WORKING DATA: Begin
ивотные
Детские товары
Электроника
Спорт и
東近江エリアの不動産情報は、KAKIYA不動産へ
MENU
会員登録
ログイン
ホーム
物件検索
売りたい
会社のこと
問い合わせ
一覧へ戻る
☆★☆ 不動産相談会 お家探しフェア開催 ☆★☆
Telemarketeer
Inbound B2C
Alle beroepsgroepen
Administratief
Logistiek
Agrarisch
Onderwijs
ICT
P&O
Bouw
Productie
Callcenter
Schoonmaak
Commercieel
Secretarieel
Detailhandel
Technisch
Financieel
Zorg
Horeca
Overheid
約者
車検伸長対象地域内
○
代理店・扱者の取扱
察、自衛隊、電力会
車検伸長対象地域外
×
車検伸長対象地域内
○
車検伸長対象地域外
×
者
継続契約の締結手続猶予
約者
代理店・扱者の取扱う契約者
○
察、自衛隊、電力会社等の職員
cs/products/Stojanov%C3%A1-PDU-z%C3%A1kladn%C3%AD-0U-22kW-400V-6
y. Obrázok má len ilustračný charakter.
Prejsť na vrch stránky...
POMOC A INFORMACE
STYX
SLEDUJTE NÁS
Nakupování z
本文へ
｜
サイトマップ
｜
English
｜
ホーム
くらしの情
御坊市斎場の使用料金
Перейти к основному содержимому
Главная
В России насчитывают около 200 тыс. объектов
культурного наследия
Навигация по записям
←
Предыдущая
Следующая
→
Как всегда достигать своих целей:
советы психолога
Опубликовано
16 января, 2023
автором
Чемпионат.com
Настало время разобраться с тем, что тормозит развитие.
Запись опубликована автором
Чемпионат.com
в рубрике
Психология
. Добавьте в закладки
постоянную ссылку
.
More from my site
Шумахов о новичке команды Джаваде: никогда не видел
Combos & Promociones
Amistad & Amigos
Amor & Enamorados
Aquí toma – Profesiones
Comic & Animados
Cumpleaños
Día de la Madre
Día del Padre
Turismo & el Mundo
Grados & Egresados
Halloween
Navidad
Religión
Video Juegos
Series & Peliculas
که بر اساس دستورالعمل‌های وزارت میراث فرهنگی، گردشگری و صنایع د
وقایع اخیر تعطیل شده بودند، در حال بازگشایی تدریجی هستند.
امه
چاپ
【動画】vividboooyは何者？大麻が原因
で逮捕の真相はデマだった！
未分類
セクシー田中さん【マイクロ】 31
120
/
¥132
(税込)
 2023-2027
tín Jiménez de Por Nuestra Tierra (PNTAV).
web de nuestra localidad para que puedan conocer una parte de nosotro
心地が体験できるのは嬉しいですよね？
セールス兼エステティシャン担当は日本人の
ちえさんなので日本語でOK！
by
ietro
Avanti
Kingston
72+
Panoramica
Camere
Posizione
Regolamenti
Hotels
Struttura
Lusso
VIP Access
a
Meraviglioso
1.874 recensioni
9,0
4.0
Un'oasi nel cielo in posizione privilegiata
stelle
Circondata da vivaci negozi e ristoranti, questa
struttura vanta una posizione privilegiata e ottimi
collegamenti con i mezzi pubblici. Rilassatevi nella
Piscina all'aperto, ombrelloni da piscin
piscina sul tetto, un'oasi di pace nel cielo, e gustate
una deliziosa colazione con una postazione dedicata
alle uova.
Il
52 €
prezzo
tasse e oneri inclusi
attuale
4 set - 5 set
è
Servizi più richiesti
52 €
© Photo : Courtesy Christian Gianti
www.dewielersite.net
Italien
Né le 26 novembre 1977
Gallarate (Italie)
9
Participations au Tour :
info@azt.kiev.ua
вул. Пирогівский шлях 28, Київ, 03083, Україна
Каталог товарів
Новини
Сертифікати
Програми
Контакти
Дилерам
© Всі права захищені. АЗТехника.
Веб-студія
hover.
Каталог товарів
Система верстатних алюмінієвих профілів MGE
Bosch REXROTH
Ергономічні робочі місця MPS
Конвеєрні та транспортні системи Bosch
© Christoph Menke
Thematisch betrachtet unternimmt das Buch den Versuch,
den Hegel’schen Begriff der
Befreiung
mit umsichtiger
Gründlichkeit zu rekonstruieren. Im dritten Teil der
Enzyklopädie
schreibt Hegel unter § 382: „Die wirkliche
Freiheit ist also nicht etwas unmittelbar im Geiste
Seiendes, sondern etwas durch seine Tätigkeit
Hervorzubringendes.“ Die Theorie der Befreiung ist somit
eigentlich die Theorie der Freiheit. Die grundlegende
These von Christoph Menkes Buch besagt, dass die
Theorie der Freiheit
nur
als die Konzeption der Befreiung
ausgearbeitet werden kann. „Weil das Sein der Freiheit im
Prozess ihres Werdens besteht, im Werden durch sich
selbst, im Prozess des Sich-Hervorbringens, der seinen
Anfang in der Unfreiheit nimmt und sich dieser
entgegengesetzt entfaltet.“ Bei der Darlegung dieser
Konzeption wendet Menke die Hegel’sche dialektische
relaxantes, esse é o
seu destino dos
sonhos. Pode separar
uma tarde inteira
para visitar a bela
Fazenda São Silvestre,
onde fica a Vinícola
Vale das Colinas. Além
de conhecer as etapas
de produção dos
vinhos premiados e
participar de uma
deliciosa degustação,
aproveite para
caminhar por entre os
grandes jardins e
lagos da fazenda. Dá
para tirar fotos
WORKING DATA: End
▸ **EXERCISE AIM**: Put every line from the records above into a JSON list of strings, one string per line, leaving out blank lines.

▸ **SOLUTION FOR THIS TASK**:
[
  "ивотные",
  "Детские товары",
  "Электроника",
  "Спорт и",
  "東近江エリアの不動産情報は、KAKIYA不動産へ",
  "MENU",
  "会員登録",
  "ログイン",
  "ホーム",
  "物件検索",
  "売りたい",
  "会社のこと",
  "問い合わせ",
  "一覧へ戻る",
  "☆★☆ 不動産相談会 お家探しフェア開催 ☆★☆",
  "Telemarketeer",
  "Inbound B2C",
  "Alle beroepsgroepen",
  "Administratief",
  "Logistiek",
  "Agrarisch",
  "Onderwijs",
  "ICT",
  "P&O",
  "Bouw",
  "Productie",
  "Callcenter",
  "Schoonmaak",
  "Commercieel",
  "Secretarieel",
  "Detailhandel",
  "Technisch",
  "Financieel",
  "Zorg",
  "Horeca",
  "Overheid",
  "約者",
  "車検伸長対象地域内",
  "○",
  "代理店・扱者の取扱",
  "察、自衛隊、電力会",
  "車検伸長対象地域外",
  "×",
  "車検伸長対象地域内",
  "○",
  "車検伸長対象地域外",
  "×",
  "者",
  "継続契約の締結手続猶予",
  "約者",
  "代理店・扱者の取扱う契約者",
  "○",
  "察、自衛隊、電力会社等の職員",
  "cs/products/Stojanov%C3%A1-PDU-z%C3%A1kladn%C3%AD-0U-22kW-400V-6",
  "y. Obrázok má len ilustračný charakter.",
  "Prejsť na vrch stránky...",
  "POMOC A INFORMACE",
  "STYX",
  "SLEDUJTE NÁS",
  "Nakupování z",
  "本文へ",
  "｜",
  "サイトマップ",
  "｜",
  "English",
  "｜",
  "ホーム",
  "くらしの情",
  "御坊市斎場の使用料金",
  "Перейти к основному содержимому",
  "Главная",
  "В России насчитывают около 200 тыс. объектов",
  "культурного наследия",
  "Навигация по записям",
  "←",
  "Предыдущая",
  "Следующая",
  "→",
  "Как всегда достигать своих целей:",
  "советы психолога",
  "Опубликовано",
  "16 января, 2023",
  "автором",
  "Чемпионат.com",
  "Настало время разобраться с тем, что тормозит развитие.",
  "Запись опубликована автором",
  "Чемпионат.com",
  "в рубрике",
  "Психология",
  ". Добавьте в закладки",
  "постоянную ссылку",
  ".",
  "More from my site",
  "Шумахов о новичке команды Джаваде: никогда не видел",
  "Combos & Promociones",
  "Amistad & Amigos",
  "Amor & Enamorados",
  "Aquí toma – Profesiones",
  "Comic & Animados",
  "Cumpleaños",
  "Día de la Madre",
  "Día del Padre",
  "Turismo & el Mundo",
  "Grados & Egresados",
  "Halloween",
  "Navidad",
  "Religión",
  "Video Juegos",
  "Series & Peliculas",
  "که بر اساس دستورالعمل‌های وزارت میراث فرهنگی، گردشگری و صنایع د",
  "وقایع اخیر تعطیل شده بودند، در حال بازگشایی تدریجی هستند.",
  "امه",
  "چاپ",
  "【動画】vividboooyは何者？大麻が原因",
  "で逮捕の真相はデマだった！",
  "未分類",
  "セクシー田中さん【マイクロ】 31",
  "120",
  "/",
  "¥132",
  "(税込)",
  " 2023-2027",
  "tín Jiménez de Por Nuestra Tierra (PNTAV).",
  "web de nuestra localidad para que puedan conocer una parte de nosotro",
  "心地が体験できるのは嬉しいですよね？",
  "セールス兼エステティシャン担当は日本人の",
  "ちえさんなので日本語でOK！",
  "by",
  "ietro",
  "Avanti",
  "Kingston",
  "72+",
  "Panoramica",
  "Camere",
  "Posizione",
  "Regolamenti",
  "Hotels",
  "Struttura",
  "Lusso",
  "VIP Access",
  "a",
  "Meraviglioso",
  "1.874 recensioni",
  "9,0",
  "4.0",
  "Un'oasi nel cielo in posizione privilegiata",
  "stelle",
  "Circondata da vivaci negozi e ristoranti, questa",
  "struttura vanta una posizione privilegiata e ottimi",
  "collegamenti con i mezzi pubblici. Rilassatevi nella",
  "Piscina all'aperto, ombrelloni da piscin",
  "piscina sul tetto, un'oasi di pace nel cielo, e gustate",
  "una deliziosa colazione con una postazione dedicata",
  "alle uova.",
  "Il",
  "52 €",
  "prezzo",
  "tasse e oneri inclusi",
  "attuale",
  "4 set - 5 set",
  "è",
  "Servizi più richiesti",
  "52 €",
  "© Photo : Courtesy Christian Gianti",
  "www.dewielersite.net",
  "Italien",
  "Né le 26 novembre 1977",
  "Gallarate (Italie)",
  "9",
  "Participations au Tour :",
  "info@azt.kiev.ua",
  "вул. Пирогівский шлях 28, Київ, 03083, Україна",
  "Каталог товарів",
  "Новини",
  "Сертифікати",
  "Програми",
  "Контакти",
  "Дилерам",
  "© Всі права захищені. АЗТехника.",
  "Веб-студія",
  "hover.",
  "Каталог товарів",
  "Система верстатних алюмінієвих профілів MGE",
  "Bosch REXROTH",
  "Ергономічні робочі місця MPS",
  "Конвеєрні та транспортні системи Bosch",
  "© Christoph Menke",
  "Thematisch betrachtet unternimmt das Buch den Versuch,",
  "den Hegel’schen Begriff der",
  "Befreiung",
  "mit umsichtiger",
  "Gründlichkeit zu rekonstruieren. Im dritten Teil der",
  "Enzyklopädie",
  "schreibt Hegel unter § 382: „Die wirkliche",
  "Freiheit ist also nicht etwas unmittelbar im Geiste",
  "Seiendes, sondern etwas durch seine Tätigkeit",
  "Hervorzubringendes.“ Die Theorie der Befreiung ist somit",
  "eigentlich die Theorie der Freiheit. Die grundlegende",
  "These von Christoph Menkes Buch besagt, dass die",
  "Theorie der Freiheit",
  "nur",
  "als die Konzeption der Befreiung",
  "ausgearbeitet werden kann. „Weil das Sein der Freiheit im",
  "Prozess ihres Werdens besteht, im Werden durch sich",
  "selbst, im Prozess des Sich-Hervorbringens, der seinen",
  "Anfang in der Unfreiheit nimmt und sich dieser",
  "entgegengesetzt entfaltet.“ Bei der Darlegung dieser",
  "Konzeption wendet Menke die Hegel’sche dialektische",
  "relaxantes, esse é o",
  "seu destino dos",
  "sonhos. Pode separar",
  "uma tarde inteira",
  "para visitar a bela",
  "Fazenda São Silvestre,",
  "onde fica a Vinícola",
  "Vale das Colinas. Além",
  "de conhecer as etapas",
  "de produção dos",
  "vinhos premiados e",
  "participar de uma",
  "deliciosa degustação,",
  "aproveite para",
  "caminhar por entre os",
  "grandes jardins e",
  "lagos da fazenda. Dá",
  "para tirar fotos"
]